━━━ Available data

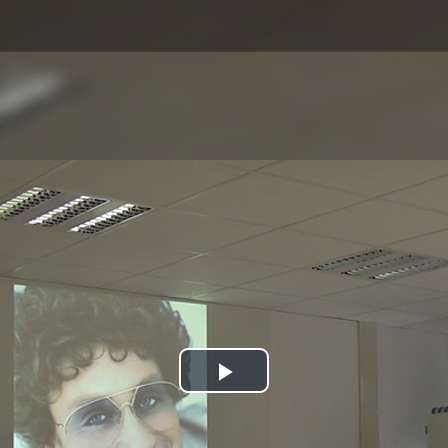
Play
Video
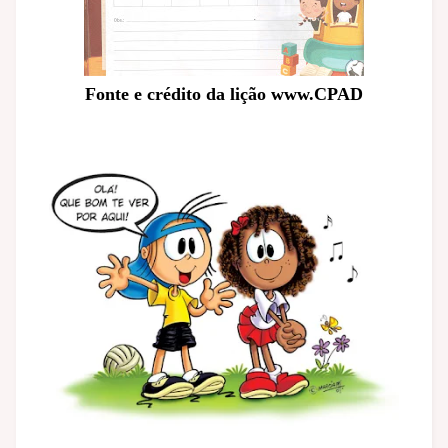
Fonte e crédito da lição www.CPAD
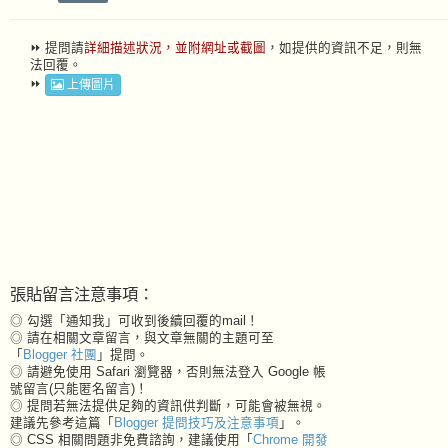
⏩ 提問請
詳細描述狀況，並附網址或截圖
，如提供的資訊不足，則無
法回覆。
⏩
上傳圖片
張貼留言注意事項：
◎ 勾選「通知我」可收到後續回覆的mail！
◎ 請在相關文章留言，與文章無關的主題可至
「
Blogger 社團
」提問。
◎ 請避免使用 Safari 瀏覽器，否則無法登入 Google 帳
號留言(只能匿名留言)！
◎ 提問若無法提供足夠的資訊供判斷，可能會被無視。
建議先參考這篇「
Blogger 提問技巧及注意事項
」。
◎ CSS 相關問題非免費諮詢，建議使用「
Chrome 開發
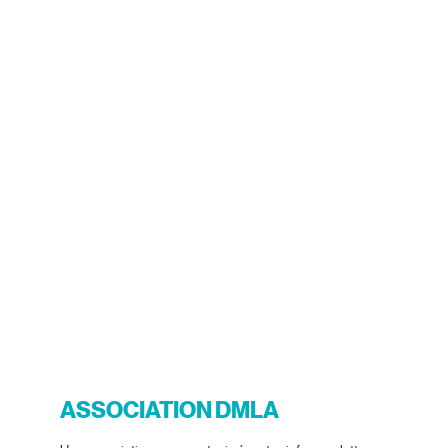
ASSOCIATION DMLA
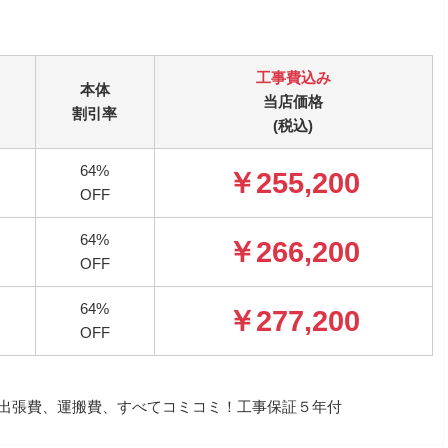
工事費込み
本体
当店価格
割引率
(税込)
64%
￥255,200
OFF
64%
￥266,200
OFF
64%
￥277,200
OFF
事費、出張費、運搬費、すべてコミコミ！工事保証５年付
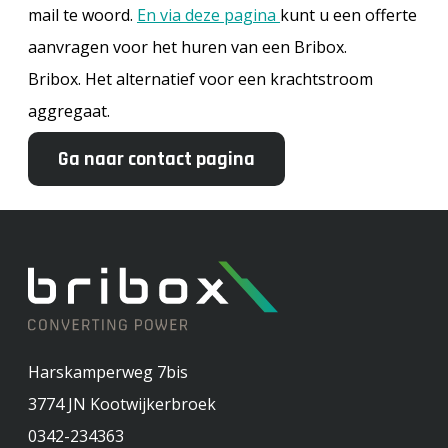
mail te woord.
En via deze pagina
kunt u een offerte
aanvragen voor het huren van een Bribox.
Bribox. Het alternatief voor een krachtstroom
aggregaat.
Ga naar contact pagina
Harskamperweg 7bis
3774 JN
Kootwijkerbroek
0342-234363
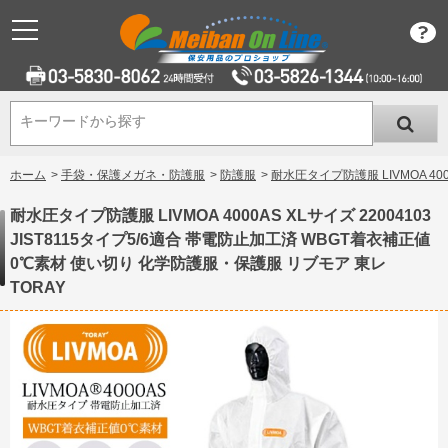
キーワードから探す
キーワードから探す
ホーム
>
手袋・保護メガネ・防護服
>
防護服
>
耐水圧タイプ防護服 LIVMOA 40
耐水圧タイプ防護服 LIVMOA 4000AS XLサイズ 22004103
JIST8115タイプ5/6適合 帯電防止加工済 WBGT着衣補正値
0℃素材 使い切り 化学防護服・保護服 リブモア 東レ
TORAY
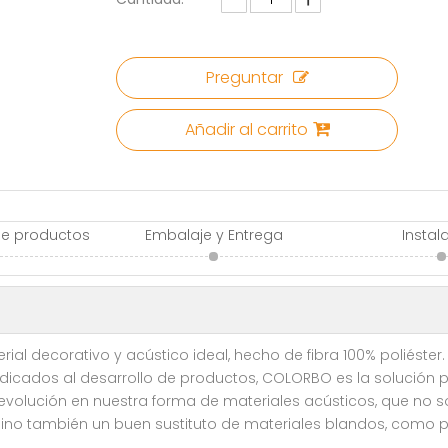
Preguntar
Añadir al carrito
de productos
Embalaje y Entrega
Instal
rial decorativo y acústico ideal, hecho de fibra 100% poliéster.
icados al desarrollo de productos, COLORBO es la solución pr
revolución en nuestra forma de materiales acústicos, que no 
no también un buen sustituto de materiales blandos, como pap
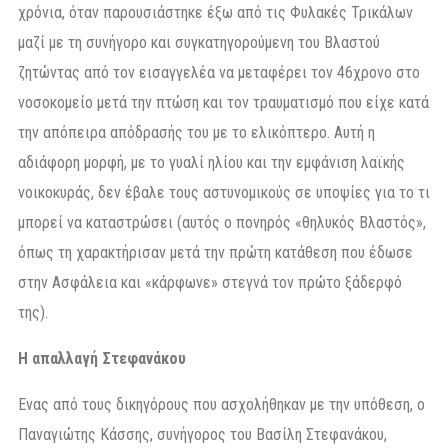
χρόνια, όταν παρουσιάστηκε έξω από τις Φυλακές Τρικάλων
μαζί με τη συνήγορο και συγκατηγορούμενη του Βλαστού
ζητώντας από τον εισαγγελέα να μεταφέρει τον 46χρονο στο
νοσοκομείο μετά την πτώση και τον τραυματισμό που είχε κατά
την απόπειρα απόδρασής του με το ελικόπτερο. Αυτή η
αδιάφορη μορφή, με το γυαλί ηλίου και την εμφάνιση λαϊκής
νοικοκυράς, δεν έβαλε τους αστυνομικούς σε υποψίες για το τι
μπορεί να καταστρώσει (αυτός ο πονηρός «θηλυκός Βλαστός»,
όπως τη χαρακτήρισαν μετά την πρώτη κατάθεση που έδωσε
στην Ασφάλεια και «κάρφωνε» στεγνά τον πρώτο ξάδερφό
της).
Η απαλλαγή Στεφανάκου
Ενας από τους δικηγόρους που ασχολήθηκαν με την υπόθεση, ο
Παναγιώτης Κάσσης, συνήγορος του Βασίλη Στεφανάκου,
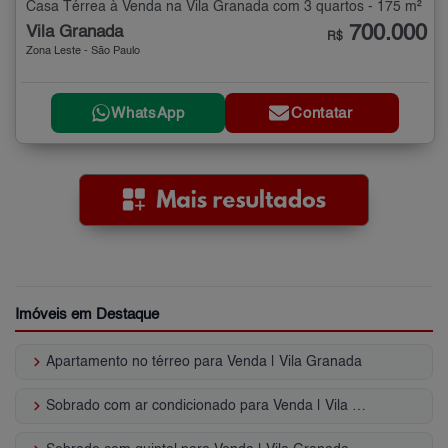
Casa Térrea à Venda na Vila Granada com 3 quartos - 175 m²
700.000
Vila Granada
R$
Zona Leste - São Paulo
WhatsApp
Contatar
Imóveis em Destaque
keyboard_arrow_right
Apartamento no térreo para Venda | Vila Granada
keyboard_arrow_right
Sobrado com ar condicionado para Venda | Vila Granada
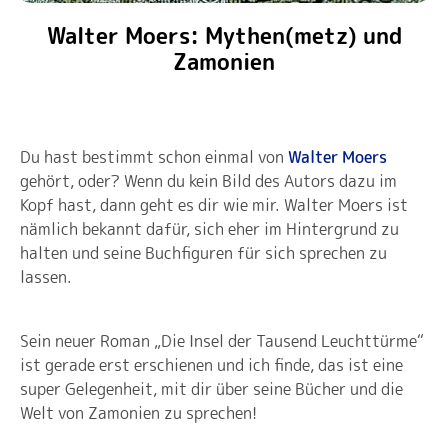
Walter Moers: Mythen(metz) und
Zamonien
Du hast bestimmt schon einmal von
Walter Moers
gehört, oder? Wenn du kein Bild des Autors dazu im
Kopf hast, dann geht es dir wie mir. Walter Moers ist
nämlich bekannt dafür, sich eher im Hintergrund zu
halten und seine Buchfiguren für sich sprechen zu
lassen.
Sein neuer Roman „Die Insel der Tausend Leuchttürme“
ist gerade erst erschienen und ich finde, das ist eine
super Gelegenheit, mit dir über seine Bücher und die
Welt von Zamonien zu sprechen!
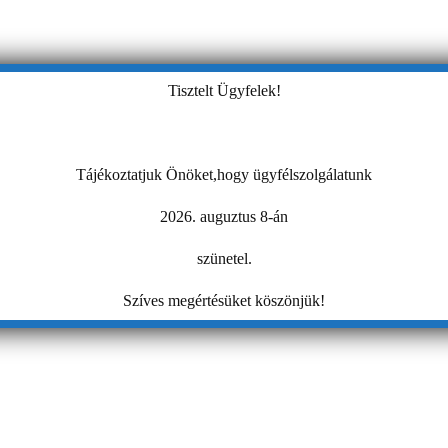
Tisztelt Ügyfelek!
Tájékoztatjuk Önöket,hogy ügyfélszolgálatunk
2026. auguztus 8-án
szünetel.
Szíves megértésüket köszönjük!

━━━━━━

**About this task:** Produce the data again character for character, with the images left out.

**Exercise output:**
Play
Video
Fonte e crédito da lição www.CPAD
⏩ 提問請
詳細描述狀況，並附網址或截圖
，如提供的資訊不足，則無
法回覆。
⏩
上傳圖片
張貼留言注意事項：
◎ 勾選「通知我」可收到後續回覆的mail！
◎ 請在相關文章留言，與文章無關的主題可至
「
Blogger 社團
」提問。
◎ 請避免使用 Safari 瀏覽器，否則無法登入 Google 帳
號留言(只能匿名留言)！
◎ 提問若無法提供足夠的資訊供判斷，可能會被無視。
建議先參考這篇「
Blogger 提問技巧及注意事項
」。
◎ CSS 相關問題非免費諮詢，建議使用「
Chrome 開發
ASSOCIATION DMLA
工事費込み
本体
当店価格
割引率
(税込)
64%
￥255,200
OFF
64%
￥266,200
OFF
64%
￥277,200
OFF
事費、出張費、運搬費、すべてコミコミ！工事保証５年付
mail te woord.
En via deze pagina
kunt u een offerte
aanvragen voor het huren van een Bribox.
Bribox. Het alternatief voor een krachtstroom
aggregaat.
Ga naar contact pagina
Harskamperweg 7bis
3774 JN
Kootwijkerbroek
0342-234363
キーワードから探す
キーワードから探す
ホーム
>
手袋・保護メガネ・防護服
>
防護服
>
耐水圧タイプ防護服 LIVMOA 40
耐水圧タイプ防護服 LIVMOA 4000AS XLサイズ 22004103
JIST8115タイプ5/6適合 帯電防止加工済 WBGT着衣補正値
0℃素材 使い切り 化学防護服・保護服 リブモア 東レ
TORAY
Preguntar
Añadir al carrito
de productos
Embalaje y Entrega
Instal
rial decorativo y acústico ideal, hecho de fibra 100% poliéster.
icados al desarrollo de productos, COLORBO es la solución pr
revolución en nuestra forma de materiales acústicos, que no 
no también un buen sustituto de materiales blandos, como pap
χρόνια, όταν παρουσιάστηκε έξω από τις Φυλακές Τρικάλων
μαζί με τη συνήγορο και συγκατηγορούμενη του Βλαστού
ζητώντας από τον εισαγγελέα να μεταφέρει τον 46χρονο στο
νοσοκομείο μετά την πτώση και τον τραυματισμό που είχε κατά
την απόπειρα απόδρασής του με το ελικόπτερο. Αυτή η
αδιάφορη μορφή, με το γυαλί ηλίου και την εμφάνιση λαϊκής
νοικοκυράς, δεν έβαλε τους αστυνομικούς σε υποψίες για το τι
μπορεί να καταστρώσει (αυτός ο πονηρός «θηλυκός Βλαστός»,
όπως τη χαρακτήρισαν μετά την πρώτη κατάθεση που έδωσε
στην Ασφάλεια και «κάρφωνε» στεγνά τον πρώτο ξάδερφό
της).
Η απαλλαγή Στεφανάκου
Ενας από τους δικηγόρους που ασχολήθηκαν με την υπόθεση, ο
Παναγιώτης Κάσσης, συνήγορος του Βασίλη Στεφανάκου,
Casa Térrea à Venda na Vila Granada com 3 quartos - 175 m²
700.000
Vila Granada
R$
Zona Leste - São Paulo
WhatsApp
Contatar
Imóveis em Destaque
keyboard_arrow_right
Apartamento no térreo para Venda | Vila Granada
keyboard_arrow_right
Sobrado com ar condicionado para Venda | Vila Granada
Walter Moers: Mythen(metz) und
Zamonien
Du hast bestimmt schon einmal von
Walter Moers
gehört, oder? Wenn du kein Bild des Autors dazu im
Kopf hast, dann geht es dir wie mir. Walter Moers ist
nämlich bekannt dafür, sich eher im Hintergrund zu
halten und seine Buchfiguren für sich sprechen zu
lassen.
Sein neuer Roman „Die Insel der Tausend Leuchttürme“
ist gerade erst erschienen und ich finde, das ist eine
super Gelegenheit, mit dir über seine Bücher und die
Welt von Zamonien zu sprechen!
Tisztelt Ügyfelek!
Tájékoztatjuk Önöket,hogy ügyfélszolgálatunk
2026. auguztus 8-án
szünetel.
Szíves megértésüket köszönjük!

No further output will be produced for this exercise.